As published in The Washington Times on October 30, 2018
As candidates make their closing arguments in the final days of this year’s midterm campaign, pundits will rightly focus on the impact of women voters on the outcome. But it’s also likely that most will miss important points because women aren’t the monolithic voting block the media portrays them to be. We care about much more than what they choose to associate with us.
Today’s women voters assess a vast array of policy matters, and the most important inflection points are determined by overlapping values. A prime example is their strong support for innovation in American energy, motivated by core values of economic freedom, national security and environmental stewardship.

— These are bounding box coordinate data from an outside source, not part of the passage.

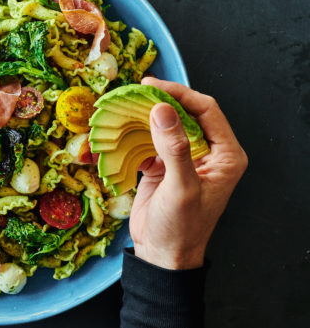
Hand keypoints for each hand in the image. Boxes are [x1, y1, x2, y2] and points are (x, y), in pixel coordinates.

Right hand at [129, 77, 247, 268]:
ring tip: (121, 107)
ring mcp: (183, 157)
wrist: (161, 255)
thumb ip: (174, 148)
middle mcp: (207, 151)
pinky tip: (116, 130)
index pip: (206, 110)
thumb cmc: (181, 228)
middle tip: (133, 92)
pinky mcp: (162, 164)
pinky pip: (148, 141)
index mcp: (225, 155)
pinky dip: (132, 135)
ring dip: (142, 116)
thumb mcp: (181, 188)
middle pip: (183, 113)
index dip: (180, 94)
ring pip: (164, 125)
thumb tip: (161, 109)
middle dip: (158, 102)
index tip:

This is particularly true of conservative women like ourselves and the independent middle-class, suburban female voters who will decide some of the most important races in 2018.
For many of us, diversifying our nation’s energy portfolio with cleaner, domestic sources is as much about energy independence as it is about climate. We recognize that the geopolitical landscape is becoming increasingly unstable. We seek policies that both protect families and ensure America’s electric grid remains secure in the face of increasing cyber attacks and fickle foreign oil markets.
It’s not surprising that women are often leading the charge in many of these areas. More and more Republican women lawmakers have taken outstanding strides in promoting commonsense energy policy.
Just a few weeks ago, Sen. Lisa Murkowski, Alaska Republican, chaired an Energy and Natural Resources Committee hearing to discuss “blackstart,” the process by which electricity would be restored to the power grid after a potential systemwide failure. Her words and images warned many conservative and independent women.
“Imagine a day where everybody living within an interconnected electrical system loses power. Hundreds of millions of people would be left in the dark, power lines would no longer be energized, and generating stations would be off,” the senator explained.
“It means your lights would be off, your air conditioning would be out, and appliances like your oven, your refrigerator, and your cell phone charger would no longer be working,” she said. “America cannot operate without electricity service, and we must have plans in place to restore power to our grid.”
A month prior to Mrs. Murkowski’s blackstart hearing, Homeland Security Secretary Kirstjen Nielsen announced the National Risk Management Center, an organization that will protect U.S. critical assets. The center is focused on addressing potential threats, both physical and cyber, to our banks and electric grid. The creation of the center arrives at the heels of Russia’s hacking campaign to infiltrate organizations associated with U.S. electricity.
Last year, Rep. Elise Stefanik, New York Republican, introduced H.R. 3855, the Securing the Electric Grid to Protect Military Readiness Act of 2017. This bipartisan legislation, co-introduced by Nevada Democrat Jacky Rosen, will optimize and reinforce our nation’s grid against foreign attacks, reporting on security risks as well as their impact on military readiness.
Unfortunately, analysts frequently try to cast these Republican women and others as “out of line” with the issues they think women should prioritize, failing to appreciate that reliable energy is a very important matter for all voters — women and men.
It’s also important to remember that Republican women cannot be pigeonholed by conservative rhetoric either. While we believe in free-market principles, we also acknowledge that public-private partnerships may be central to improving energy security and developing new clean energy resources.
“I’m a big fan of ARPA-E and DARPA funding,” said former U.S. Sen. Kelly Ayotte, a Republican, at a recent Atlantic Council panel on advanced energy.
“There is some research, for example on issues like storage, which could make a big difference when it comes to resiliency and reliability of the grid, that isn’t all going to get done within the private sector because the economic incentives aren’t always directly there to get some of this research done.”
The bottom line is that energy security is a national security issue, and pragmatic voters across all demographics are not willing to ignore it. Candidates unwilling to promote real solutions to pressing economic, security and environmental concerns do so at their own risk. American women intuitively understand that we must not wait to address these problems, and they will remember them in the voting booth on Nov. 6.
Heather Reams is managing director of Citizens for Responsible Energy Solutions (CRES) and Rebecca Schuller is executive director of Winning For Women.